Only the number is wanted: how many lines below contain "none"?

Recorded data:
----------------

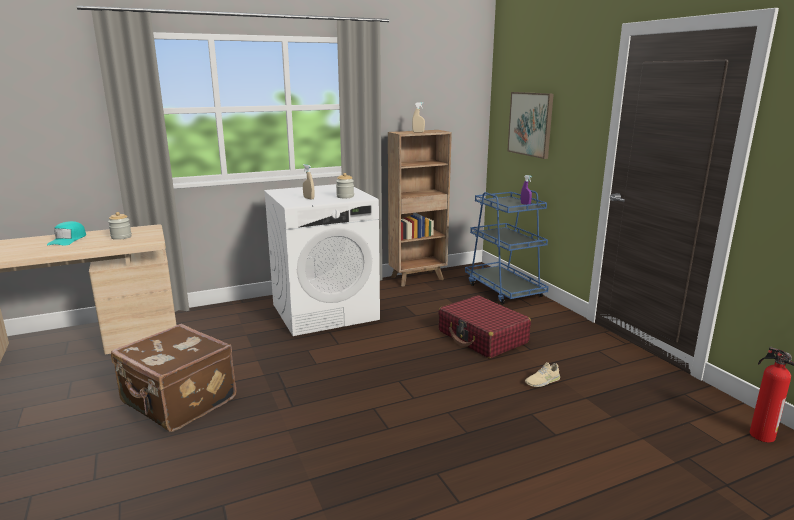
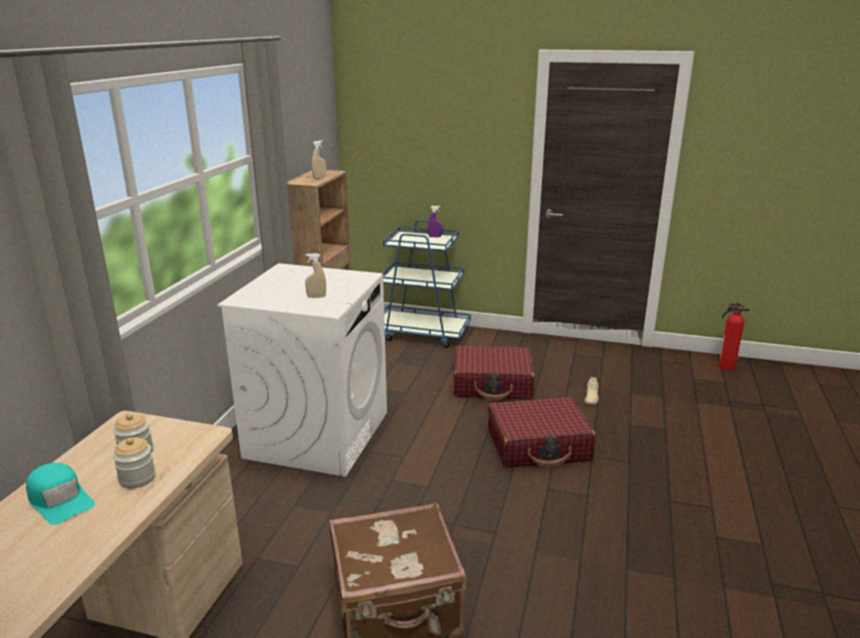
camera: 50 degrees left, 5 degrees up
jar [336,173,354,198] -> jar moved to [113,437,156,489]
picture [507,92,554,159] -> none
none -> red suitcase [488,397,596,467]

----------------

Task output: 2